The world can thank the fraternity between two British actors for a pivotal part in Gina Prince-Bythewood’s latest film, “The Woman King.” In a heart-to-heart conversation, one of the African English brothers helps the other learn to “prioritize the work,” helping one to be in the head space to accept projects like the upcoming Oscar-contending film, that took Toronto by storm over the weekend.
When actor John Boyega burst on the world scene in the epic “Star Wars: The Force Awakening,” he experienced a great deal of pushback from “far-right Star Wars trolls” who were uncomfortable with the series embracing diversity. His enthusiasm about taking on projects on the big scale was challenged, according to a recent interview with The Daily Beast, until he had a conversation with another actor, Daniel Kaluuya, over the pandemic.
Kaluuya not only gave him advice about maneuvering through the industry, but also an inspiration as a fellow actor from across the pond.
“I invited Daniel Kaluuya to my house because I was thinking about a lot of stuff. We had a sit-down and I told him everything about how I felt,” Boyega shared.
He said his friend was easily able to help him make sense of his role in Hollywood.
“It was so simple, the way he reacted,” Boyega stated. “He was like, ‘Yeah. You need to prioritize the work, and work with people that actually f-ck with you.’ With creative collaborations, we have to find people who are on our wavelength and then we create something good for our audience.”
The two friends are very open about their almost decade-long friendship, often embracing each other with joy when they see each other.
They have even joked about starring in films together.
The University of Greenwich alum said Kaluuya “was one of the voices” that affirmed the critical assessment of his career was “OK.”
And it paid off. During that period of downtime, he was able to take roles that mattered to him and that would allow him the space to portray interesting characters like Lance Corporal Brian Brown-Easley in the new film “Breaking,” and King Ghezo in the upcoming film “The Woman King,” both close to a month a part in their major theatrical release.
Boyega, who has a net worth of $8 million from his roles in the George Lucas series, movies like “Detroit,” “Small Axe,” said he had to “reassess all aspects” of his life (including career), and the pandemic gave him the space to do so.
“I’ve been reassessing all aspects,” he remarked.
“Time with family and friends and putting much more quality and thought and intention into the time I spend with them and including them into aspects of my life that normally I wouldn’t include them in because I’m so busy.”
Boyega continued, “Being alone and wanting more connection, because we were all so separated, and being vulnerable, I realized that this was a balance that I needed to upkeep in order to stay good.

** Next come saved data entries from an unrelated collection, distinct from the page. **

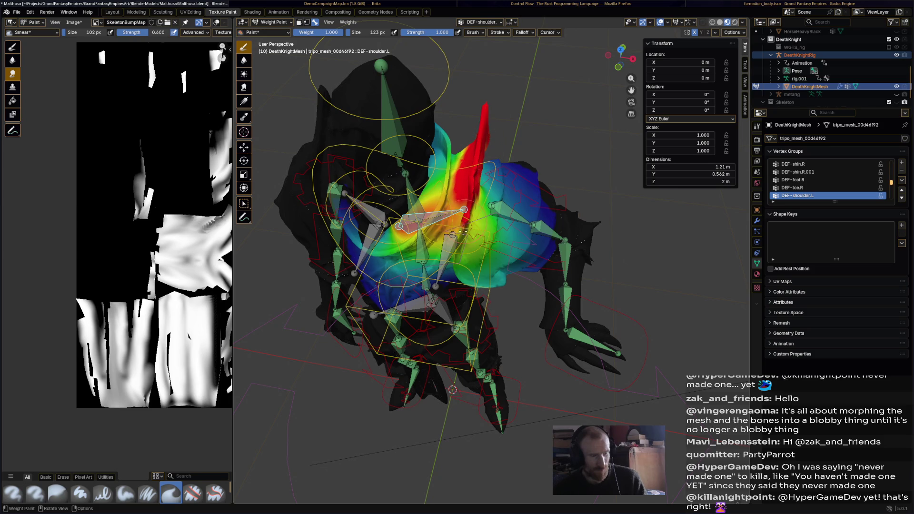
{"action": "left_click_drag", "start_coordinate": [464, 227], "coordinate": [464, 216]}
{"action": "mouse_move", "coordinate": [497, 189]}
{"action": "middle_mouse_down"}
{"action": "mouse_move", "coordinate": [499, 165]}
{"action": "mouse_move", "coordinate": [491, 186]}
{"action": "middle_mouse_up"}
Blur the shoulder weights into a smooth red-to-green gradient and switch away to Godot
{"action": "left_click", "coordinate": [243, 60]}
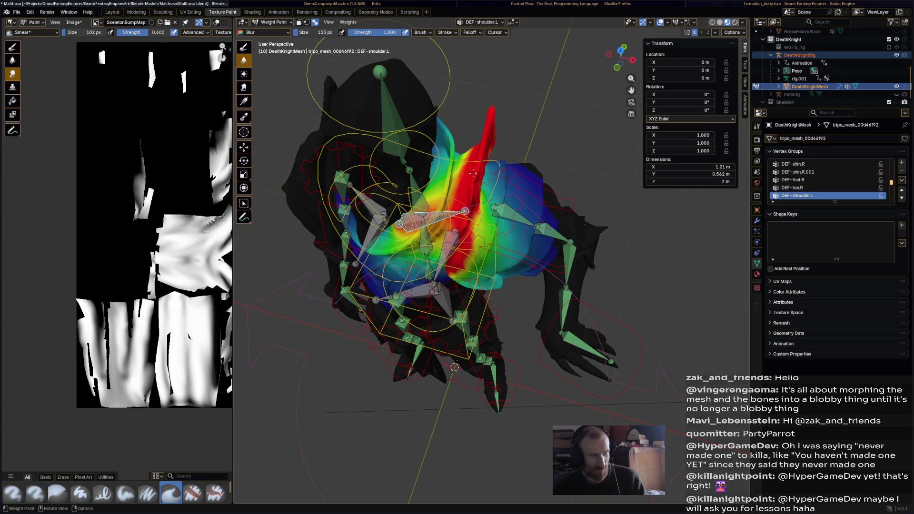
{"action": "left_click_drag", "start_coordinate": [483, 233], "coordinate": [464, 261]}
{"action": "middle_click_drag", "start_coordinate": [488, 188], "coordinate": [506, 151]}
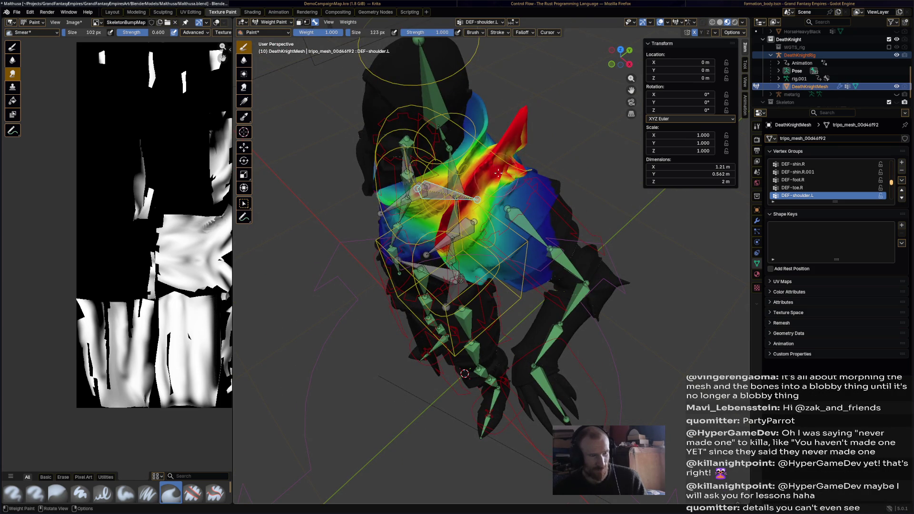
{"action": "mouse_move", "coordinate": [528, 159]}
{"action": "middle_mouse_down"}
{"action": "mouse_move", "coordinate": [451, 165]}
{"action": "mouse_move", "coordinate": [494, 202]}
{"action": "mouse_move", "coordinate": [530, 205]}
{"action": "mouse_move", "coordinate": [507, 176]}
{"action": "middle_mouse_up"}
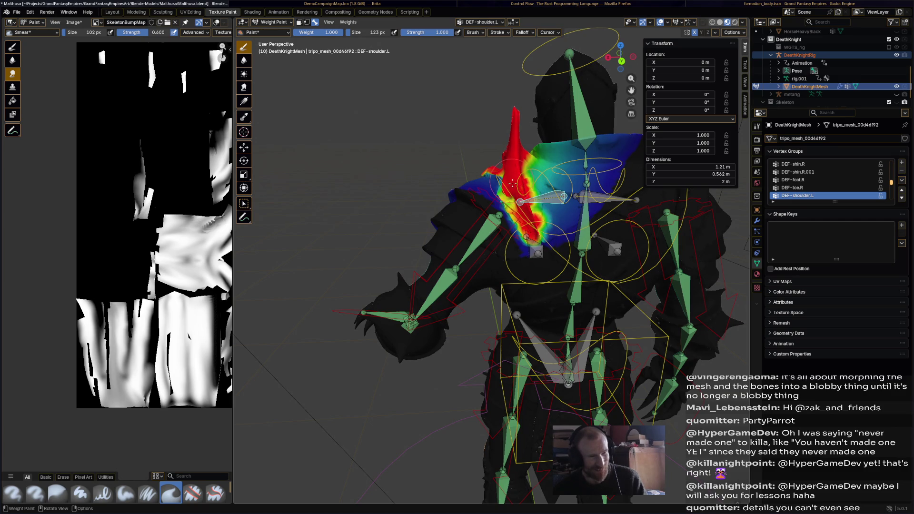
{"action": "middle_click_drag", "start_coordinate": [523, 192], "coordinate": [533, 179]}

And then physically, it was about getting in the gym and proving that I could do it for myself.”
He said he “creatively … spiraled off into different projects,” including the two that many believe set him up to be a stand-up in the upcoming award season, and allowed him to accept who he was as an actor.
“‘Breaking’ certainly happened during the pandemic. In [‘The Woman King’] I play a king who’s protected by some of the most ruthless female warriors out there,” Boyega said. “And for me, it was realizing, ‘Oh, I’m the guy they call when they need versatility in their projects, and I need to lean into that a little bit more.’”
Boyega joins Academy Award-winner Viola Davis, Lashana Lynch, Sheila Atim, and Thusa Mbedu in the upcoming “The Woman King” movie, where he plays King Ghezo, the king of the Dahomey people in what is modern-day Benin and the royal protected subject of the Agojie, the all-female unit of warriors from the empire that gained much of its wealth through the trans-Atlantic slave trade.
The actual King Ghezo celebrated the slave economy, allegedly saying to the British during his reign, “The slave trade has been the ruling principle of my people. It is the source of their glory and wealth. Their songs celebrate their victories and the mother lulls the child to sleep with notes of triumph over an enemy reduced to slavery.”
Boyega, as a man, is strongly against the oppression of Black people, actively speaking against racial injustice and one of the key celebrity personalities openly protesting in Black Lives Matter protests.